# What you need to do:
Throughout the listing below, copy each line containing "contrast".

# Data block:
--------
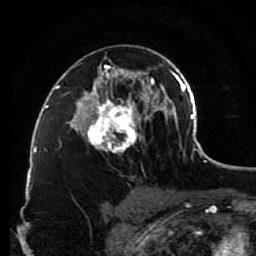
Breast MRI (dynamic contrast-enhanced), one axial slice. Position 54 of 80 along the scan axis. Cropped to one breast. Dynamic contrast-enhanced series, time point 2 of 7 at this slice position (early post-contrast). 1.5 T. TE 2.6 ms, TR 5.6 ms. 2 mm slice thickness. 256 × 256 image matrix, field of view 160 × 160 mm. Female patient.
Structures marked on this image (semi-automatically segmented with operator editing):
- enhancing-tissue mask used for the functional tumour volume (all voxels passing the contrast-enhancement thresholds inside the analysis volume; usually the tumour): bounding box (x1, y1, x2, y2) in pixels: (79, 52, 148, 153)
--------
# Exercise solution:
Breast MRI (dynamic contrast-enhanced), one axial slice. Position 54 of 80 along the scan axis. Cropped to one breast. Dynamic contrast-enhanced series, time point 2 of 7 at this slice position (early post-contrast). 1.5 T. TE 2.6 ms, TR 5.6 ms. 2 mm slice thickness. 256 × 256 image matrix, field of view 160 × 160 mm. Female patient.
- enhancing-tissue mask used for the functional tumour volume (all voxels passing the contrast-enhancement thresholds inside the analysis volume; usually the tumour): bounding box (x1, y1, x2, y2) in pixels: (79, 52, 148, 153)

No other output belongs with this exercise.